__TRY IT__:
Retype the lines below exactly, but only those from the line that has "Image 2: Row" through the line that has "One object in". Omit every picture.
-------------------------
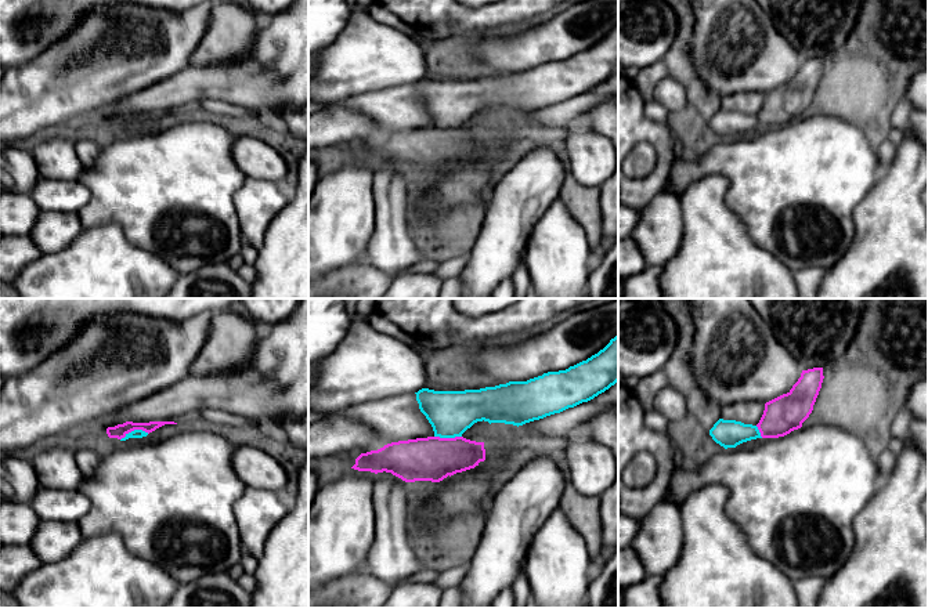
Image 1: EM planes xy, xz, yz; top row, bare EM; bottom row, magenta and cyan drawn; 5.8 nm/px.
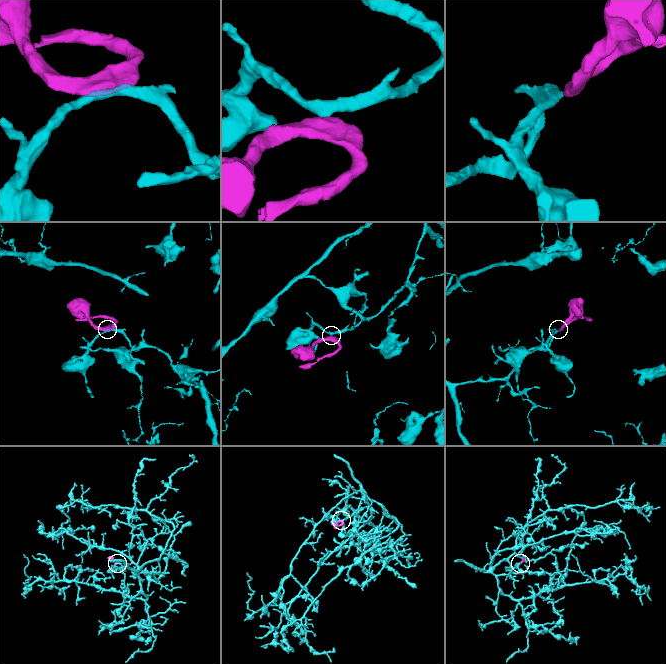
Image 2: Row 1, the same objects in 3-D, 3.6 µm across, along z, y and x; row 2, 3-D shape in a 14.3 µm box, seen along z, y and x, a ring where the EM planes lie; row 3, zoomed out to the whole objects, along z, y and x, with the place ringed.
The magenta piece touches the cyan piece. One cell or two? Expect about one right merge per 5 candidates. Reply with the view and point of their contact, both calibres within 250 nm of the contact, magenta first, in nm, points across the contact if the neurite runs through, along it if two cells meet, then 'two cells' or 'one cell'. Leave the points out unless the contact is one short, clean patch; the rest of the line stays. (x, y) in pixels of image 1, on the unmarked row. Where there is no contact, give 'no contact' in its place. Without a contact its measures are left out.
contact xy (134, 119); calibres 90 and 50 nm; border xy (148, 123), (132, 120), (121, 130); two cells

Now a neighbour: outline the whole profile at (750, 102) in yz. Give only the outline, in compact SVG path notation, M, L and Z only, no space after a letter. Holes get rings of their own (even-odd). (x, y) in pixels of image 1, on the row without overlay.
M757 91L736 93L722 98L721 109L757 116L763 105L765 94Z

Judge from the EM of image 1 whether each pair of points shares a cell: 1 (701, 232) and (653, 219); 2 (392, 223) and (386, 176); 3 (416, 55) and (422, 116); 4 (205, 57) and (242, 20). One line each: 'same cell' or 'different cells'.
1: different cells
2: same cell
3: different cells
4: same cell

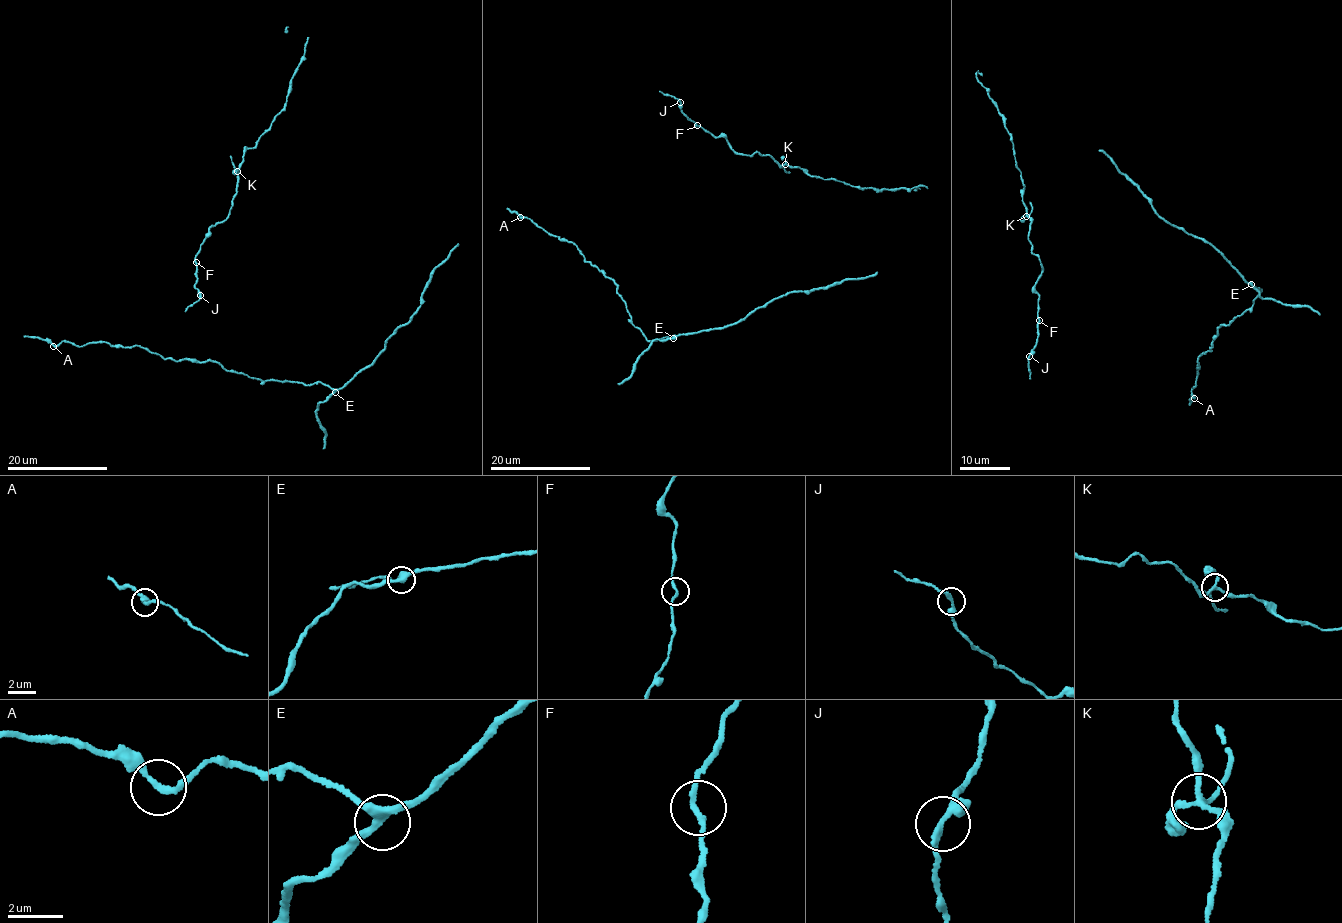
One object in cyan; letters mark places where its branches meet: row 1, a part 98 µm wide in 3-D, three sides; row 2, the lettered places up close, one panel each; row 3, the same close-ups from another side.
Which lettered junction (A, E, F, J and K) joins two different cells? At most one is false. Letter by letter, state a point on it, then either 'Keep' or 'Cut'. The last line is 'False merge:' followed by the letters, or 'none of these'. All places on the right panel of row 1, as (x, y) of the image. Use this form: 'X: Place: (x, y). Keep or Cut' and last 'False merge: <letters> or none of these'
A: Place: (1194, 398). Keep
E: Place: (1251, 284). Keep
F: Place: (1039, 320). Keep
J: Place: (1029, 356). Keep
K: Place: (1026, 216). Cut
False merge: K

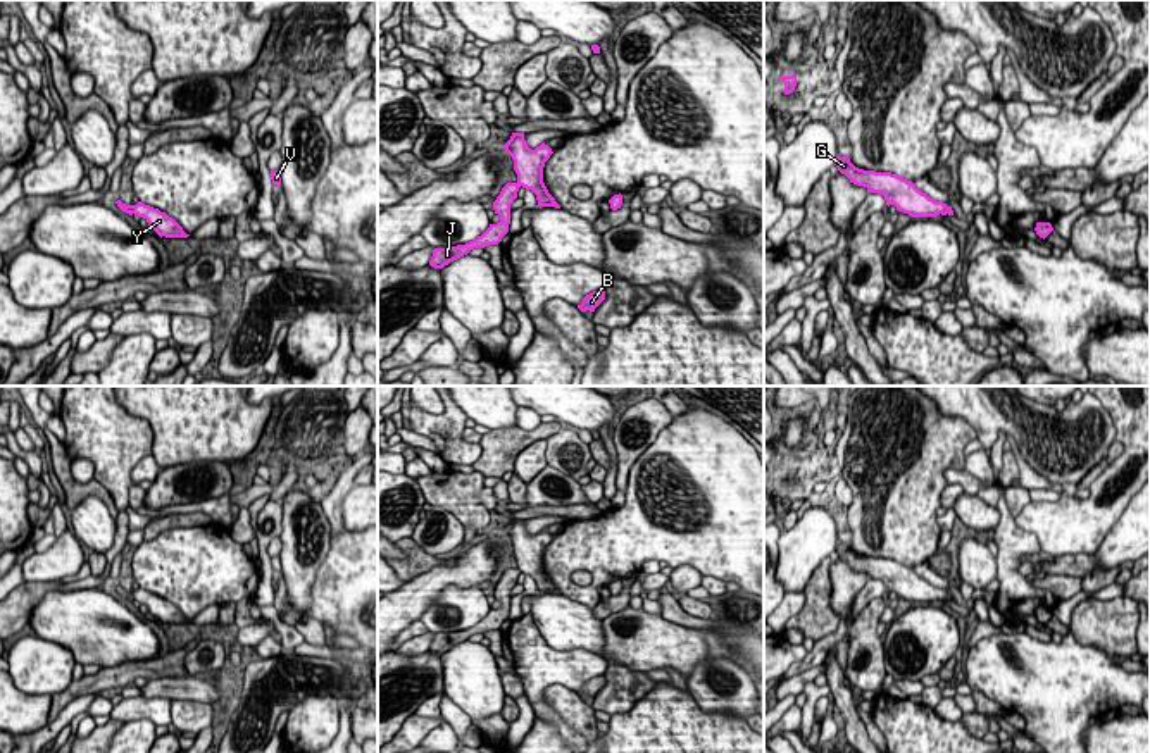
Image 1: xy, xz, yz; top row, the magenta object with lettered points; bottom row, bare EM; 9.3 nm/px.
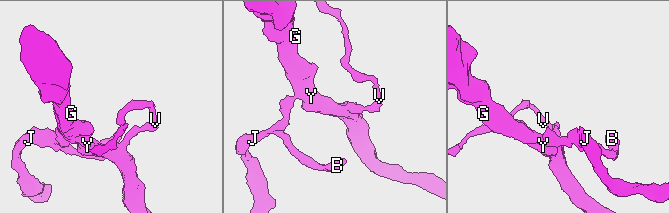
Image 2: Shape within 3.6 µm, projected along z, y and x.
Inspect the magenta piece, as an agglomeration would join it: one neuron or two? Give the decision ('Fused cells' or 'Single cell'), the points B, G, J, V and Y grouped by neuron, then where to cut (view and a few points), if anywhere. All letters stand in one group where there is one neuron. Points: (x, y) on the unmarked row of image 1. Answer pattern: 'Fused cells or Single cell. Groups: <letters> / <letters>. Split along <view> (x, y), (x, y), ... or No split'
Fused cells. Groups: B J / G V Y. Split along xy (131, 591), (135, 598)

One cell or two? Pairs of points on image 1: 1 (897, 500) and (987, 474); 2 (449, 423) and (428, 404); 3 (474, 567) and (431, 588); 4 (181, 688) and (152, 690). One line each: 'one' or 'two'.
1: two
2: two
3: one
4: one

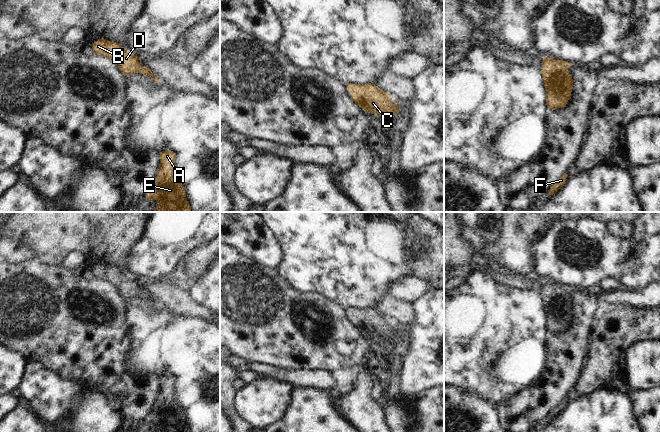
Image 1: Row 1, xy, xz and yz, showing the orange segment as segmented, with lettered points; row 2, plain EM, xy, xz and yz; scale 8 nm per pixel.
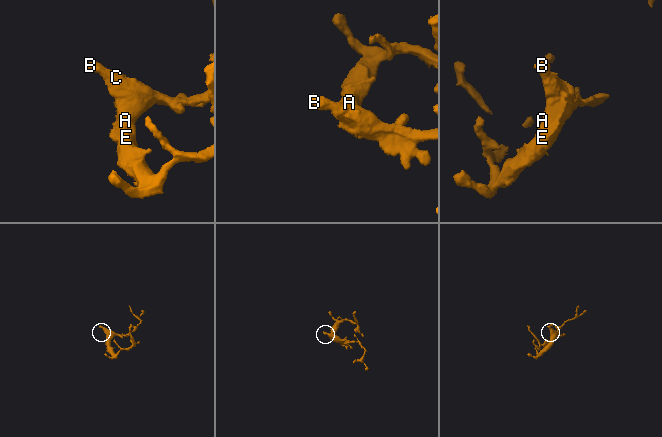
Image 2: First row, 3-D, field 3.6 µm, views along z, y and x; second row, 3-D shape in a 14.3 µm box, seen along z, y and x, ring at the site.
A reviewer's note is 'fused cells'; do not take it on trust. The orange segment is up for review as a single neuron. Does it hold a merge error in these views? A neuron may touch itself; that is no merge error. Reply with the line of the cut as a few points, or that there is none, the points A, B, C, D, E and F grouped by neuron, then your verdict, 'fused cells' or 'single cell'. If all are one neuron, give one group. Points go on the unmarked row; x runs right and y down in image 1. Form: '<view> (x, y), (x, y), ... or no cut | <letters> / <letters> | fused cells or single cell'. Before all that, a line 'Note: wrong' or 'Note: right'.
Note: wrong
no cut | A B C D E F | single cell

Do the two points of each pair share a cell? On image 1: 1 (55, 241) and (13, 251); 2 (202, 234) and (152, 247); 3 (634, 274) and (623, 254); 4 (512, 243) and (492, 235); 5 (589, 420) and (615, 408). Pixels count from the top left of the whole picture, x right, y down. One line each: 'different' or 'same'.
-------------------------
__TASK OUTPUT__:
Image 2: Row 1, the same objects in 3-D, 3.6 µm across, along z, y and x; row 2, 3-D shape in a 14.3 µm box, seen along z, y and x, a ring where the EM planes lie; row 3, zoomed out to the whole objects, along z, y and x, with the place ringed.
The magenta piece touches the cyan piece. One cell or two? Expect about one right merge per 5 candidates. Reply with the view and point of their contact, both calibres within 250 nm of the contact, magenta first, in nm, points across the contact if the neurite runs through, along it if two cells meet, then 'two cells' or 'one cell'. Leave the points out unless the contact is one short, clean patch; the rest of the line stays. (x, y) in pixels of image 1, on the unmarked row. Where there is no contact, give 'no contact' in its place. Without a contact its measures are left out.
contact xy (134, 119); calibres 90 and 50 nm; border xy (148, 123), (132, 120), (121, 130); two cells

Now a neighbour: outline the whole profile at (750, 102) in yz. Give only the outline, in compact SVG path notation, M, L and Z only, no space after a letter. Holes get rings of their own (even-odd). (x, y) in pixels of image 1, on the row without overlay.
M757 91L736 93L722 98L721 109L757 116L763 105L765 94Z

Judge from the EM of image 1 whether each pair of points shares a cell: 1 (701, 232) and (653, 219); 2 (392, 223) and (386, 176); 3 (416, 55) and (422, 116); 4 (205, 57) and (242, 20). One line each: 'same cell' or 'different cells'.
1: different cells
2: same cell
3: different cells
4: same cell

One object in cyan; letters mark places where its branches meet: row 1, a part 98 µm wide in 3-D, three sides; row 2, the lettered places up close, one panel each; row 3, the same close-ups from another side.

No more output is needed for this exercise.